● Exercise materials
═══

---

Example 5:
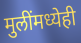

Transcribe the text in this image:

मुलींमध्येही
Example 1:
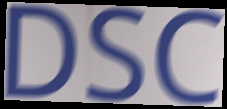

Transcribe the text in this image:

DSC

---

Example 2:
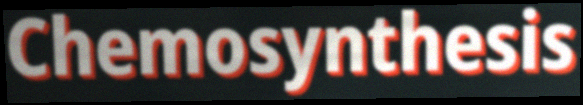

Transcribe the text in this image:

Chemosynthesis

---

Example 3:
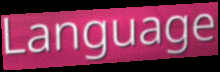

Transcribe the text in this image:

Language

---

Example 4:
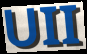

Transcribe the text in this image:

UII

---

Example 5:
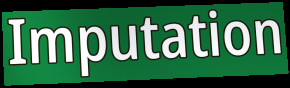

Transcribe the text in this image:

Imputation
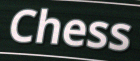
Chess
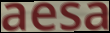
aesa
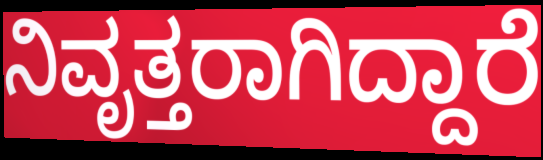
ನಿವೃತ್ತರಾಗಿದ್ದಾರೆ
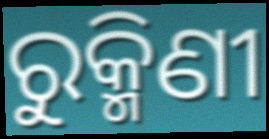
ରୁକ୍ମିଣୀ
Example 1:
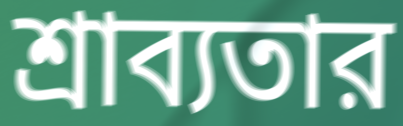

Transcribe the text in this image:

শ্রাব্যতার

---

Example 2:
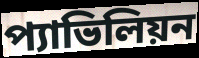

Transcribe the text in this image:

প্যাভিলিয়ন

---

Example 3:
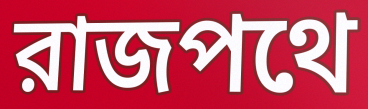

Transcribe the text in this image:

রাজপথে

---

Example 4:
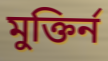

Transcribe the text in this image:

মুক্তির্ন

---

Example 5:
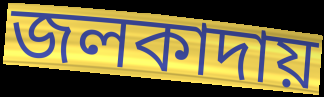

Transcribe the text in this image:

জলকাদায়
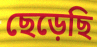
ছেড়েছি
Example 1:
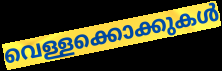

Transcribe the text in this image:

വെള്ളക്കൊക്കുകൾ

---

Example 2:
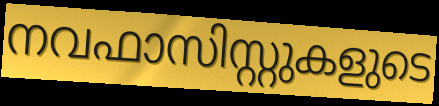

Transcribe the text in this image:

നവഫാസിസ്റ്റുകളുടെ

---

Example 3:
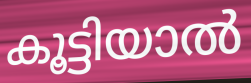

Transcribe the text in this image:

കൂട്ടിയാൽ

═══

● Activity
Copy out the material exactly as it stands, though no picture should appear in the copy.

● Reply to the exercise
---

Example 5:

Transcribe the text in this image:

मुलींमध्येही
Example 1:

Transcribe the text in this image:

DSC

---

Example 2:

Transcribe the text in this image:

Chemosynthesis

---

Example 3:

Transcribe the text in this image:

Language

---

Example 4:

Transcribe the text in this image:

UII

---

Example 5:

Transcribe the text in this image:

Imputation
Chess
aesa
ನಿವೃತ್ತರಾಗಿದ್ದಾರೆ
ରୁକ୍ମିଣୀ
Example 1:

Transcribe the text in this image:

শ্রাব্যতার

---

Example 2:

Transcribe the text in this image:

প্যাভিলিয়ন

---

Example 3:

Transcribe the text in this image:

রাজপথে

---

Example 4:

Transcribe the text in this image:

মুক্তির্ন

---

Example 5:

Transcribe the text in this image:

জলকাদায়
ছেড়েছি
Example 1:

Transcribe the text in this image:

വെള്ളക്കൊക്കുകൾ

---

Example 2:

Transcribe the text in this image:

നവഫാസിസ്റ്റുകളുടെ

---

Example 3:

Transcribe the text in this image:

കൂട്ടിയാൽ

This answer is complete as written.